Time Limit: 2000MS		Memory Limit: 65536K
Total Submissions: 51790		Accepted: 16263

Description

Farmer John has been informed of the location of a fugitive cow and wants to catch her immediately. He starts at a point N (0 ≤ N ≤ 100,000) on a number line and the cow is at a point K (0 ≤ K ≤ 100,000) on the same number line. Farmer John has two modes of transportation: walking and teleporting.

* Walking: FJ can move from any point X to the points X - 1 or X + 1 in a single minute
* Teleporting: FJ can move from any point X to the point 2 × X in a single minute.

If the cow, unaware of its pursuit, does not move at all, how long does it take for Farmer John to retrieve it?

Input

Line 1: Two space-separated integers: N and K

Output

Line 1: The least amount of time, in minutes, it takes for Farmer John to catch the fugitive cow.

Sample Input

5 17

Sample Output

4

Hint

The fastest way for Farmer John to reach the fugitive cow is to move along the following path: 5-10-9-18-17, which takes 4 minutes.

小结：

    虽然不是我做的第一道BFS题目，但是是我做过最简单的一道题目，真的要说有什么陷阱的话，感觉有2点：第一，题目明明没说，是测试多组数据（也可能是我没看清楚），但是只有按照多组测试数据来，才能AC，不然WA一辈子；第二，需要注意的就是输入1,0的这组情况，取值范围是闭区间，所以这个输出是有结果的。

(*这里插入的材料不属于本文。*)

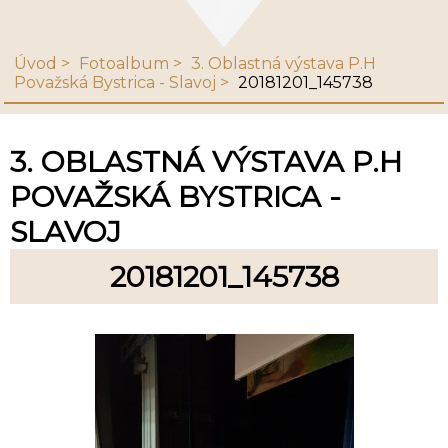
Úvod
Fotoalbum
3. Oblastná výstava P.H
Považská Bystrica - Slavoj
20181201_145738
3. OBLASTNÁ VÝSTAVA P.H
POVAŽSKÁ BYSTRICA -
SLAVOJ
20181201_145738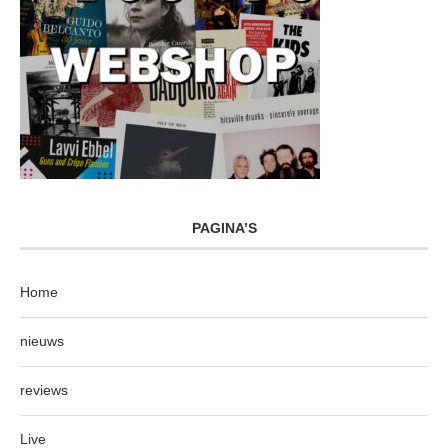
PAGINA’S
Home
nieuws
reviews
Live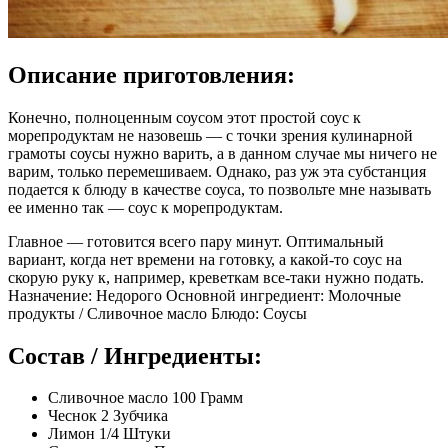
Описание приготовления:
Конечно, полноценным соусом этот простой соус к
морепродуктам не назовешь — с точки зрения кулинарной
грамоты соусы нужно варить, а в данном случае мы ничего не
варим, только перемешиваем. Однако, раз уж эта субстанция
подается к блюду в качестве соуса, то позвольте мне называть
ее именно так — соус к морепродуктам.
Главное — готовится всего пару минут. Оптимальный
вариант, когда нет времени на готовку, а какой-то соус на
скорую руку к, например, креветкам все-таки нужно подать.
Назначение: Недорого Основной ингредиент: Молочные
продукты / Сливочное масло Блюдо: Соусы
Состав / Ингредиенты:
Сливочное масло 100 Грамм
Чеснок 2 Зубчика
Лимон 1/4 Штуки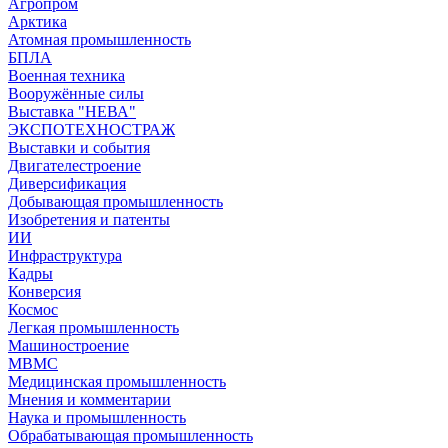
Агропром
Арктика
Атомная промышленность
БПЛА
Военная техника
Вооружённые силы
Выставка "НЕВА"
ЭКСПОТЕХНОСТРАЖ
Выставки и события
Двигателестроение
Диверсификация
Добывающая промышленность
Изобретения и патенты
ИИ
Инфраструктура
Кадры
Конверсия
Космос
Легкая промышленность
Машиностроение
МВМС
Медицинская промышленность
Мнения и комментарии
Наука и промышленность
Обрабатывающая промышленность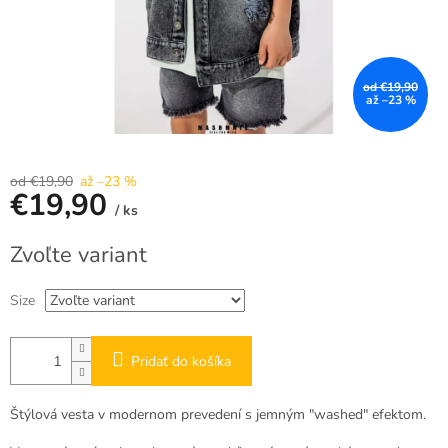
od €19,90
až –23 %
od €19,90
až –23 %
€19,90
/ ks
Jednotková
Zvoľte variant
cena:
Size
Pridať do košíka
Štýlová vesta v modernom prevedení s jemným "washed" efektom.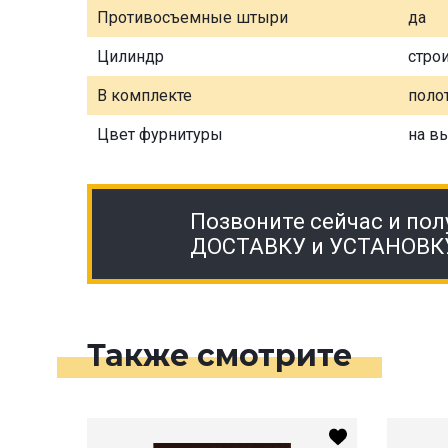
Противосъемные штыри
да
Цилиндр
стро
В комплекте
полот
Цвет фурнитуры
на в
Позвоните сейчас и пол
ДОСТАВКУ и УСТАНОВК
Также смотрите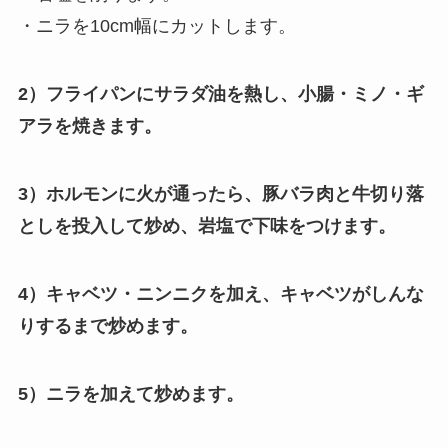
・ニラを10cm幅にカットします。
2）フライパンにサラダ油を熱し、小腸・ミノ・ギ
アラを焼きます。
3）ホルモンに火が通ったら、豚バラ肉と牛切り落
としを投入して炒め、岩塩で下味をつけます。
4）キャベツ・ニンニクを加え、キャベツがしんな
りするまで炒めます。
5）ニラを加えて炒めます。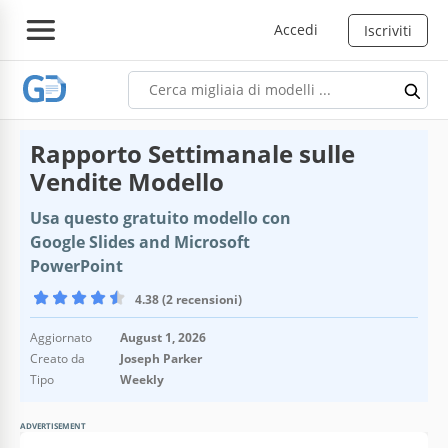
Accedi
Iscriviti
Rapporto Settimanale sulle
Vendite Modello
Usa questo gratuito modello con
Google Slides and Microsoft
PowerPoint
4.38 (2 recensioni)
Aggiornato
August 1, 2026
Creato da
Joseph Parker
Tipo
Weekly
ADVERTISEMENT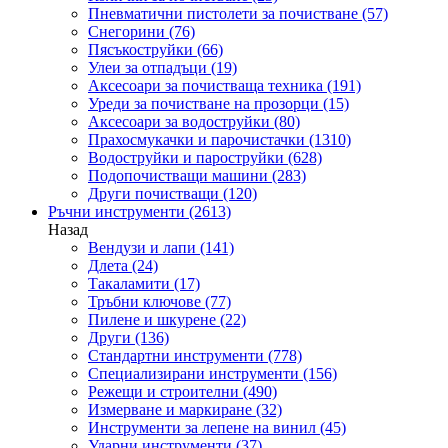
Пневматични пистолети за почистване
(57)
Снегорини
(76)
Пясъкоструйки
(66)
Улеи за отпадъци
(19)
Аксесоари за почистваща техника
(191)
Уреди за почистване на прозорци
(15)
Аксесоари за водоструйки
(80)
Прахосмукачки и парочистачки
(1310)
Водоструйки и пароструйки
(628)
Подопочистващи машини
(283)
Други почистващи
(120)
Ръчни инструменти
(2613)
Назад
Вендузи и лапи
(141)
Длета
(24)
Такаламити
(17)
Тръбни ключове
(77)
Пилене и шкурене
(22)
Други
(136)
Стандартни инструменти
(778)
Специализирани инструменти
(156)
Режещи и строителни
(490)
Измерване и маркиране
(32)
Инструменти за лепене на винил
(45)
Ударни инструменти
(37)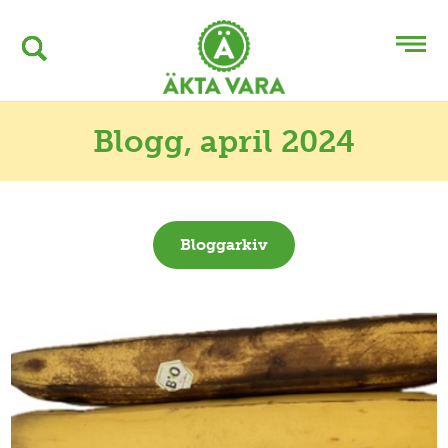
Blogg
, april 2024
Bloggarkiv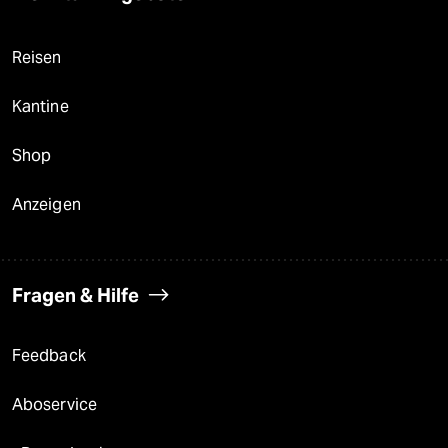
Reisen
Kantine
Shop
Anzeigen
Fragen & Hilfe
Feedback
Aboservice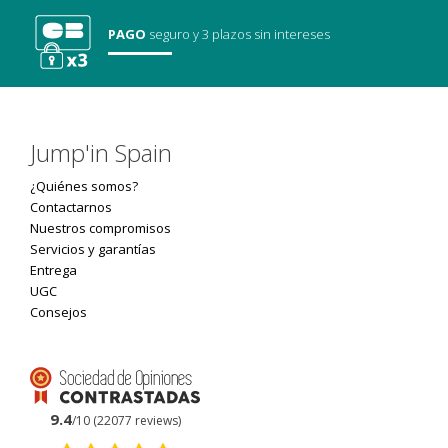
PAGO
seguro
y 3 plazos sin intereses
Jump'in Spain
¿Quiénes somos?
Contactarnos
Nuestros compromisos
Servicios y garantías
Entrega
UGC
Consejos
9.4
/10 (22077 reviews)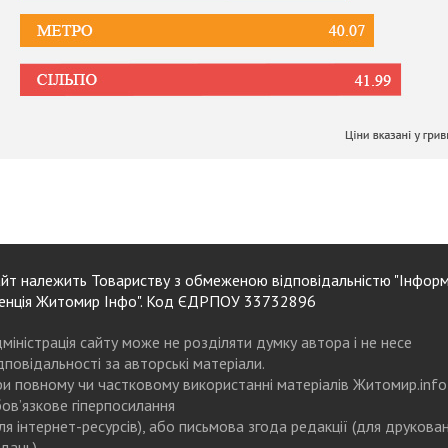
йт належить Товариству з обмеженою відповідальністю "Інформ
енція Житомир Інфо". Код ЄДРПОУ 33732896
міністрація сайту може не розділяти думку автора і не несе
дповідальності за авторські матеріали.
и повному чи частковому використанні матеріалів Житомир.info
ов’язкове гіперпосилання
ля інтернет-ресурсів), або письмова згода редакції (для друкова
дань)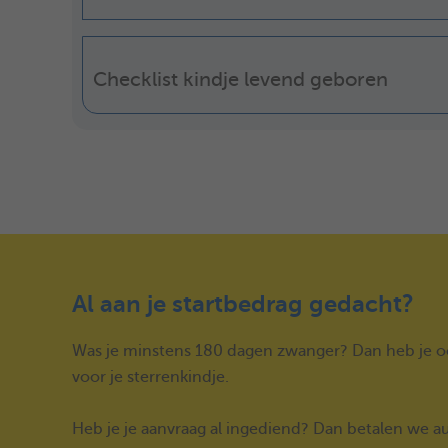
Checklist kindje levend geboren
Al aan je startbedrag gedacht?
Was je minstens 180 dagen zwanger? Dan heb je oo
voor je sterrenkindje.
Heb je je aanvraag al ingediend? Dan betalen we au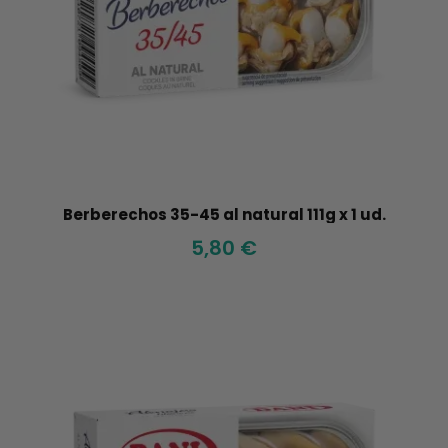
Berberechos 35-45 al natural 111g x 1 ud.
5,80 €
Agotado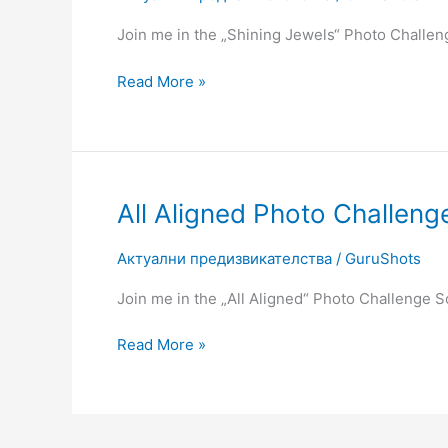
Challenge
Join me in the „Shining Jewels“ Photo Challe
Read More »
All
All Aligned Photo Challeng
Aligned
Photo
Актуални предизвикателства
/
GuruShots
Challenge
Join me in the „All Aligned“ Photo Challenge S
Read More »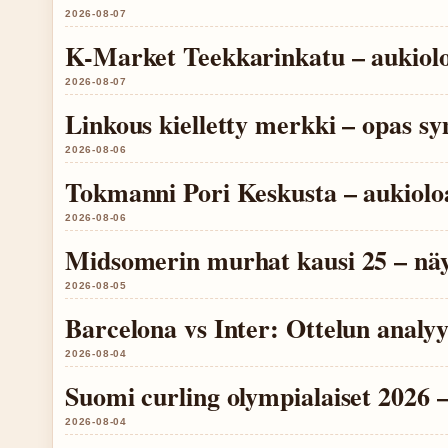
2026-08-07
K-Market Teekkarinkatu – aukioloa
2026-08-07
Linkous kielletty merkki – opas sy
2026-08-06
Tokmanni Pori Keskusta – aukioloa
2026-08-06
Midsomerin murhat kausi 25 – näytt
2026-08-05
Barcelona vs Inter: Ottelun analyys
2026-08-04
Suomi curling olympialaiset 2026 
2026-08-04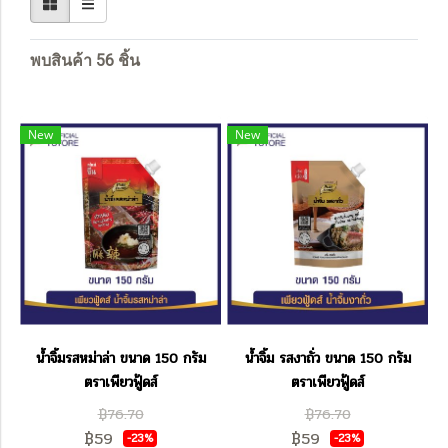
พบสินค้า 56 ชิ้น
New
New
น้ำจิ้มรสหม่าล่า ขนาด 150 กรัม
น้ำจิ้ม รสงาถั่ว ขนาด 150 กรัม
ตราเพียวฟู้ดส์
ตราเพียวฟู้ดส์
฿76.70
฿76.70
฿59
฿59
-23%
-23%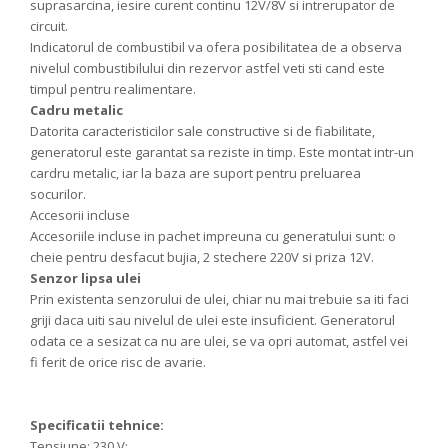
suprasarcina, iesire curent continu 12V/8V si intrerupator de
circuit.
Indicatorul de combustibil va ofera posibilitatea de a observa
nivelul combustibilului din rezervor astfel veti sti cand este
timpul pentru realimentare.
Cadru metalic
Datorita caracteristicilor sale constructive si de fiabilitate,
generatorul este garantat sa reziste in timp. Este montat intr-un
cardru metalic, iar la baza are suport pentru preluarea
socurilor.
Accesorii incluse
Accesoriile incluse in pachet impreuna cu generatului sunt: o
cheie pentru desfacut bujia, 2 stechere 220V si priza 12V.
Senzor lipsa ulei
Prin existenta senzorului de ulei, chiar nu mai trebuie sa iti faci
griji daca uiti sau nivelul de ulei este insuficient. Generatorul
odata ce a sesizat ca nu are ulei, se va opri automat, astfel vei
fi ferit de orice risc de avarie.
Specificatii tehnice:
Tensiune: 230 V;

    恩！大概就是这样啦，发下代码就睡觉了，熬夜刷题的同志们，大家也要注意身体，早点睡觉哦！

以下是AC代码：

#include<stdio.h>
#include<string.h>
#include<stdlib.h>
#include<math.h>

int s,e;
int fun(int a,int x)
{
if(a==1)
return 2*x;
else if (a==2)
return x+1;
else
return x-1;
}
struct node
{
int x,step;
}point[120000];
int vis[120000];
int bfs()
{
struct node temp;
int top,end;
temp.x=s;
vis[s]=1;
temp.step=0;
top=end=0;
point[top]=temp;
while(top>=end)
{
temp=point[end];
end++;

for(int i=1;i<=3;i++)
{
struct node t;
t=temp;
t.x=fun(i,t.x);
t.step++;
if(t.x>100000||vis[t.x]||t.x<0)
continue;
if(t.x==e)
return t.step;
else
{
//printf("\n%d\n",t.x);
point[++top]=t;
vis[t.x]=1;
}
}
}
return 0;
}
int main()
{
while(~scanf("%d%d",&s,&e))
{
memset(vis,0,sizeof(vis));
printf("%d\n",bfs());
}
return 0;
}